## To-do item
Rewrite the records from the line that contains "In the photograph that follows you will find an" through the line that contains "The ammeter reads 9 mA", swapping "ammeter" for "milliammeter" and keeping everything else the same. Give only those lines, without the pictures.
START Exercise data
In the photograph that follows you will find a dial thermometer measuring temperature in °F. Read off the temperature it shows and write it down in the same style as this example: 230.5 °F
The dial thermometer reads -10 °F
END Exercise data
START Exercise data
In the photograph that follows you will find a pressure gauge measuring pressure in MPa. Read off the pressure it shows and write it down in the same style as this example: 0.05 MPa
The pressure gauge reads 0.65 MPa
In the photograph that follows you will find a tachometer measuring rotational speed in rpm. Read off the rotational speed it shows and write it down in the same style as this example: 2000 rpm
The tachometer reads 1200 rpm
END Exercise data
START Exercise data
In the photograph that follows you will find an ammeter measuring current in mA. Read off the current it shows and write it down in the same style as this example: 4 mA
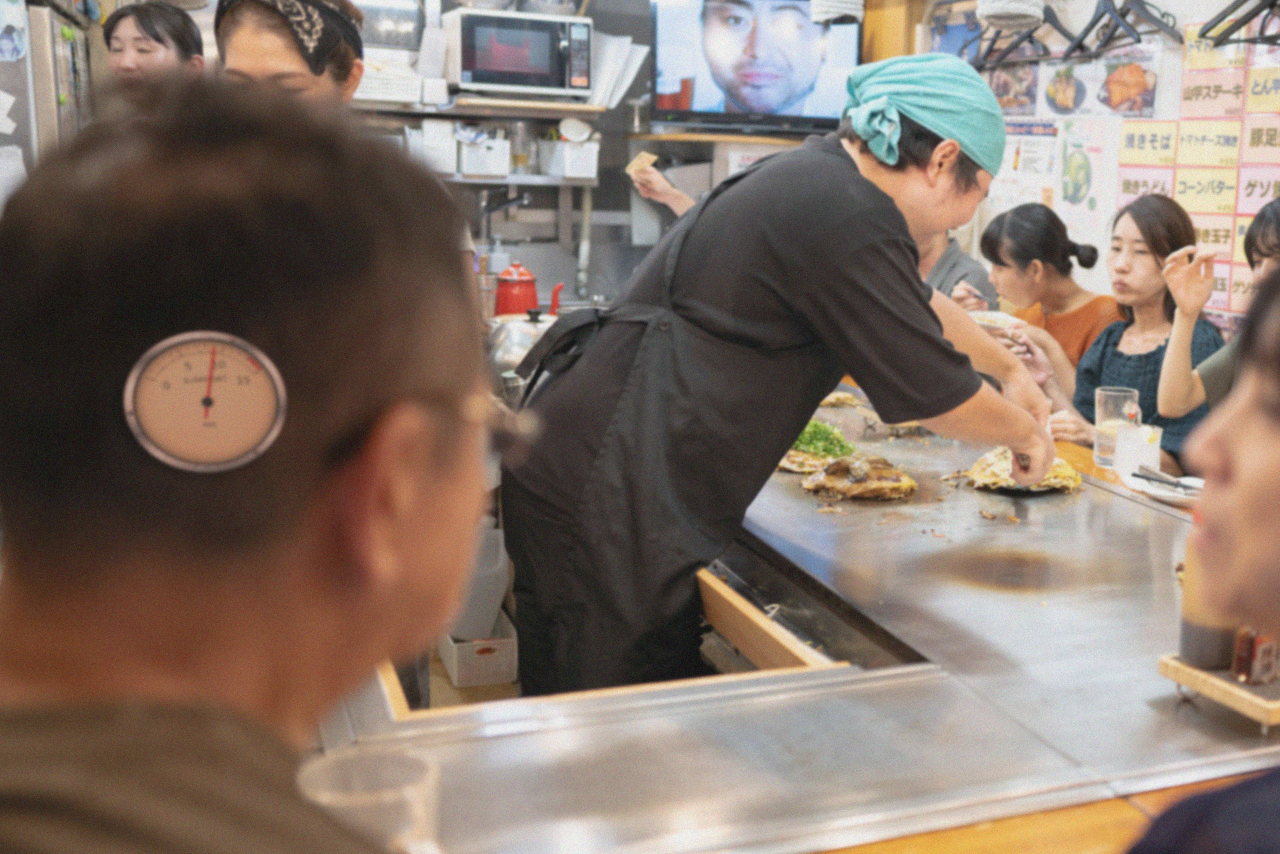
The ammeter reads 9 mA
END Exercise data
## Solution
In the photograph that follows you will find an milliammeter measuring current in mA. Read off the current it shows and write it down in the same style as this example: 4 mA
The milliammeter reads 9 mA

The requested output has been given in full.